Lagging tests, uncertain quarantine procedures, and dwindling supplies of medical masks: COVID-19 has revealed issues with how the US handles major disease outbreaks. Now there’s one more problem to worry about. On Thursday, Food and Drug Administration Commissioner Stephen Hahn released a statement that announced the first drug shortage related to the COVID-19 epidemic—but stopped short of saying what drug it was.
Some 80 percent of the medically active ingredients in American drugs come from elsewhere. China, the country where COVID-19 originated and still the hardest-hit by the outbreak, is the world’s biggest supplier of pharmaceuticals. Lawmakers and public health officials have worried about this for a while—now, as the US plans for what may become a pandemic, it’s a bigger concern than ever.
Patients who depend on medications are right to be thinking about potential shortages—and the fact that they may not even know about the shortages until they become severe. “We cannot disclose confidential commercial information,” spokesperson Stephanie Caccomo told Popular Science in an email interview. For this reason, she said, the FDA can’t publicly identify the drug that’s in trouble.
“We need the cooperation of the drug companies in order to obtain accurate information,” Caccomo wrote. “…Companies will be less willing to provide this voluntary information if they cannot trust [the] FDA not to disclose commercial confidential information such as drug names, company names or exact location of facilities.” That’s right: Even talking about where a supplier gets the ingredients for its drugs is off the table.
In this case, Hahn said in his statement, “it is important to note that there are other alternatives that can be used by patients,” and the FDA is working with the manufacturer experiencing the shortage and other manufacturers to mitigate it.
Hahn’s statement said that the drug had recently been added to the FDA’s public shortages list; however, its identity remains unclear. Reporting by Regulatory Focus, a trade publication, failed to turn up any more details on what recently-appearing pharmaceutical it is, although it did confirm that the most recent addition, AVYCAZ, is not a COVID-19 related shortage.
FDA disclosure in this matter is governed by the Food and Drug Administration Safety and Innovation Act. The act stipulates that the organization has to maintain an up-to-date and public drug shortage list that includes the name of the drug and the reason for the shortage (check out 21 USC 356e.) However, it also says that the FDA isn’t required to disclose shortages if doing so would reveal trade secrets or “if such information would adversely affect the public health” by prompting people to hoard drugs or causing other disruptions.
Caccomo referred Popular Science to a 2018 release that gives details of the FDA’s approach to drug shortages. At that time, FDA experts Scott Gottlieb, then the FDA commissioner, and Janet Woodcock, talked about the vulnerability of the US’s drug supply to “external factors.” Although the examples they gave were bioterror attacks and hurricanes, a major outbreak falls into the same category.
That release notes that the FDA has a dedicated team that works on drug shortages and a “variety of tools” it can use to keep the supply flowing, like the ability to work with new factories or generics. This might be able to help in the event of a shortage, but “there are no short-cuts,” the release notes.
Where does that leave the people who need these medications? The thing is, drug shortages are a common occurrence—that’s why the FDA has said so much about them in the past few years. Lots of events other than major disease outbreaks or natural disasters can cause these shortages, too: having a global supply for drugs means there are many potential failure points between where the ingredients are produced and where they are consumed in the form of medication. Last fall, for instance, the looming threat of a Beijing-Washington trade war highlighted how dependent we are on China for our drugs.
Unfortunately, “There’s not much patients can do to prepare for a prescription drug shortage,” Caitlin Donovan, spokesperson for the National Patient Advocate Foundation, told Popular Science in an email.
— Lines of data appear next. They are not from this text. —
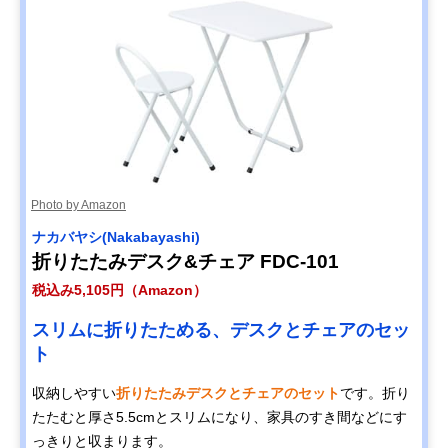
Photo by Amazon
ナカバヤシ(Nakabayashi)
折りたたみデスク&チェア FDC-101
税込み5,105円（Amazon）
スリムに折りたためる、デスクとチェアのセッ
ト
収納しやすい
折りたたみデスクとチェアのセット
です。折り
たたむと厚さ5.5cmとスリムになり、家具のすき間などにす
っきりと収まります。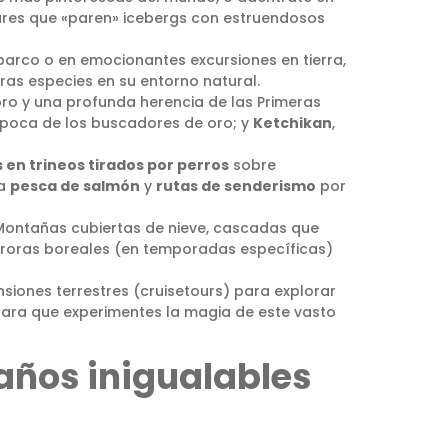
iares que «paren» icebergs con estruendosos
barco o en emocionantes excursiones en tierra,
as especies en su entorno natural.
oro y una profunda herencia de las Primeras
 época de los buscadores de oro; y
Ketchikan
,
 en trineos tirados por perros
sobre
ta
pesca de salmón
y
rutas de senderismo
por
 Montañas cubiertas de nieve, cascadas que
uroras boreales (en temporadas específicas)
iones terrestres (cruisetours) para explorar
para que experimentes la magia de este vasto
años inigualables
For prescription drugs, physicians may be hesitant to prescribe more than a small amount of the drug at a time. Insurance may not even cover longer-term prescriptions or early requests for refills. Even if the national supply is stable, local demand driven by people stocking up might make over-the-counter medications hard to obtain.
Donovan’s organization worries about what patients may face if shortages occur. They also recognize that even considering a possible shortage is extremely stressful for patients who depend on medications.
“Furthermore, many patients have multiple conditions,” she writes, “leaving them particularly susceptible to shortages, particularly one caused by a large supply chain issue that could wipe out access to multiple medications and supplies.”
Last fall, the Health Subcommittee of Congress held a hearing where government and public health officials aired their concerns about the fragility of the pharmaceutical supply chain, and lawmakers are pushing for legislation that would require manufacturers to disclose much more to the FDA. The Mitigating Emergency Drug Shortages (MEDS) Act, introduced by Republican Senator Susan Collins and Democratic Senator Tina Smith, is currently before the Senate Committee on Health, Education, Labor and Pensions.
For now, if you’re worried, keep in touch with your doctor about the medications you need and possible alternatives, Donovan says. But there’s a limit to what individual patients can do, and the global supply chain for things like drugs will continue to be a factor in shortages.